--- START ---

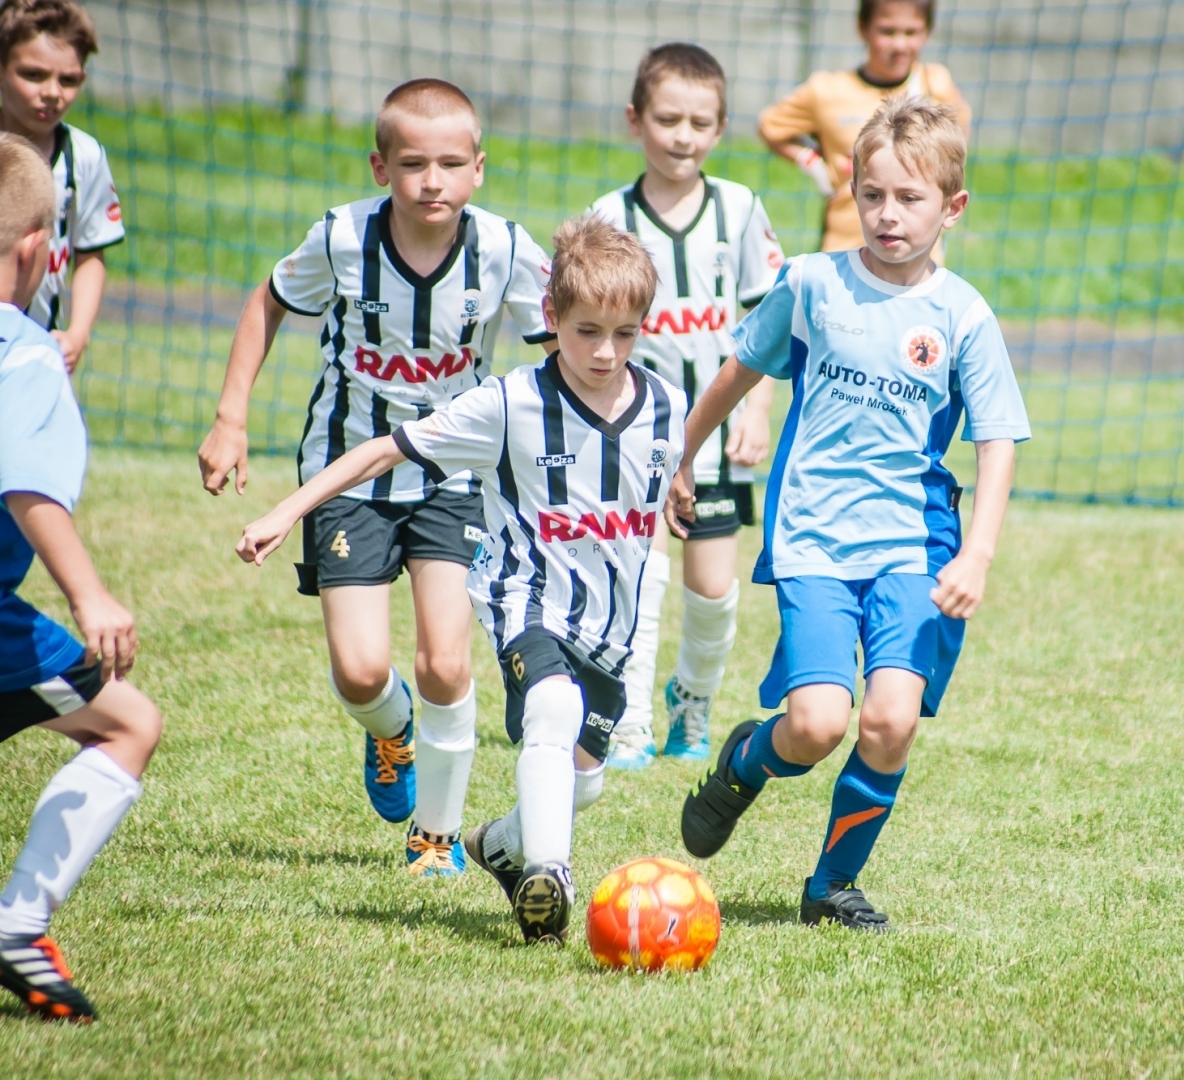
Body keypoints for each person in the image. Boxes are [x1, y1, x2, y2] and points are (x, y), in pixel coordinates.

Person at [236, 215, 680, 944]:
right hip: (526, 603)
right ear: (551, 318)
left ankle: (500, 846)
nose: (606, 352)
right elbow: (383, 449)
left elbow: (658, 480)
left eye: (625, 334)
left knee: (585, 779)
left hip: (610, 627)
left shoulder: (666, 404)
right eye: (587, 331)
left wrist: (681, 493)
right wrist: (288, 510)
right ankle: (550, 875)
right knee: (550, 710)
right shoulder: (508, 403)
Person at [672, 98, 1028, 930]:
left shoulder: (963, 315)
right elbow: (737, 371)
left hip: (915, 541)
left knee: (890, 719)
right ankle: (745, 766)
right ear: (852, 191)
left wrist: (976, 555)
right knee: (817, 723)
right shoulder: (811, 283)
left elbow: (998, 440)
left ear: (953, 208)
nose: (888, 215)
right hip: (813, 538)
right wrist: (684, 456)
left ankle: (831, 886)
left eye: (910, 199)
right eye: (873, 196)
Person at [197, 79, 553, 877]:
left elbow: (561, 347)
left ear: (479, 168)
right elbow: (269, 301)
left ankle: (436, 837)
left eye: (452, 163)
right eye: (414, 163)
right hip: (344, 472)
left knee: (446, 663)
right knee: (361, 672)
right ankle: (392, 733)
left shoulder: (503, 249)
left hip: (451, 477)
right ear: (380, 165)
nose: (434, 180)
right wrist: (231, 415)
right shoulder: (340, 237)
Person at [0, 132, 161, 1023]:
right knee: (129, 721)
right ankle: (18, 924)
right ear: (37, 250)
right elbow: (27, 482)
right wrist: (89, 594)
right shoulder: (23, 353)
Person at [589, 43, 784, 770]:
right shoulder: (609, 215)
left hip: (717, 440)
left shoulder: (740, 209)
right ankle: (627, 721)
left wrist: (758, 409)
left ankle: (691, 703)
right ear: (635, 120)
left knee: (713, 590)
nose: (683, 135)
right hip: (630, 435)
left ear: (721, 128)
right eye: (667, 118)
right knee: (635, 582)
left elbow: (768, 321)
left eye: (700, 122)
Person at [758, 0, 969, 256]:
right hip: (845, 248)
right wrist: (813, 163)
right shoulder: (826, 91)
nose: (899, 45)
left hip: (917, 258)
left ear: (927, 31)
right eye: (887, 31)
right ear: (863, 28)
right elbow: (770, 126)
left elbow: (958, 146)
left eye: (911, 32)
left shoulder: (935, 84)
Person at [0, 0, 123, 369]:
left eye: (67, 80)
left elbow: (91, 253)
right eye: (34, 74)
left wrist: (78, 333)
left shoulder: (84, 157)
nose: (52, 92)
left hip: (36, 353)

--- END ---

_REQUIRED WORK_. In the copy, include no pictures; transcribe every record above verbatim.

_EXERCISE RESULT_.
Body keypoints for each person in the image. Boxes are [x1, y1, x2, y2] and points are (x, y), in pixel coordinates.

Person at [236, 215, 680, 944]:
right hip: (526, 603)
right ear: (551, 318)
left ankle: (500, 846)
nose: (606, 352)
right elbow: (383, 449)
left elbow: (658, 480)
left eye: (625, 334)
left knee: (585, 779)
left hip: (610, 627)
left shoulder: (666, 404)
right eye: (587, 331)
left wrist: (681, 493)
right wrist: (288, 510)
right ankle: (550, 875)
right knee: (550, 710)
right shoulder: (508, 403)
Person at [672, 98, 1028, 930]:
left shoulder: (963, 315)
right elbow: (737, 371)
left hip: (915, 541)
left knee: (890, 719)
right ankle: (745, 766)
right ear: (852, 191)
left wrist: (976, 555)
right knee: (817, 723)
right shoulder: (811, 283)
left elbow: (998, 440)
left ear: (953, 208)
nose: (888, 215)
right hip: (813, 538)
right wrist: (684, 456)
left ankle: (831, 886)
left eye: (910, 199)
right eye: (873, 196)
Person at [197, 79, 553, 877]:
left elbow: (561, 347)
left ear: (479, 168)
right elbow: (269, 301)
left ankle: (436, 837)
left eye: (452, 163)
right eye: (414, 163)
right hip: (344, 472)
left knee: (446, 663)
right knee: (361, 672)
right ankle: (392, 733)
left shoulder: (503, 249)
left hip: (451, 477)
right ear: (380, 165)
nose: (434, 180)
right wrist: (231, 415)
right shoulder: (340, 237)
Person at [0, 132, 161, 1023]:
right knee: (129, 721)
right ankle: (18, 924)
right ear: (37, 250)
right elbow: (27, 482)
right wrist: (89, 594)
right shoulder: (23, 353)
Person at [589, 43, 784, 770]:
right shoulder: (609, 215)
left hip: (717, 440)
left shoulder: (740, 209)
right ankle: (627, 721)
left wrist: (758, 409)
left ankle: (691, 703)
right ear: (635, 120)
left knee: (713, 590)
nose: (683, 135)
right hip: (630, 435)
left ear: (721, 128)
right eye: (667, 118)
right knee: (635, 582)
left elbow: (768, 321)
left eye: (700, 122)
Person at [758, 0, 969, 256]:
right hip: (845, 248)
right wrist: (813, 163)
right shoulder: (826, 91)
nose: (899, 45)
left hip: (917, 258)
left ear: (927, 31)
right eye: (887, 31)
right ear: (863, 28)
right elbow: (770, 126)
left elbow: (958, 146)
left eye: (911, 32)
left shoulder: (935, 84)
Person at [0, 0, 123, 369]:
left eye: (67, 80)
left elbow: (91, 253)
right eye: (34, 74)
left wrist: (78, 333)
left shoulder: (84, 157)
nose: (52, 92)
left hip: (36, 353)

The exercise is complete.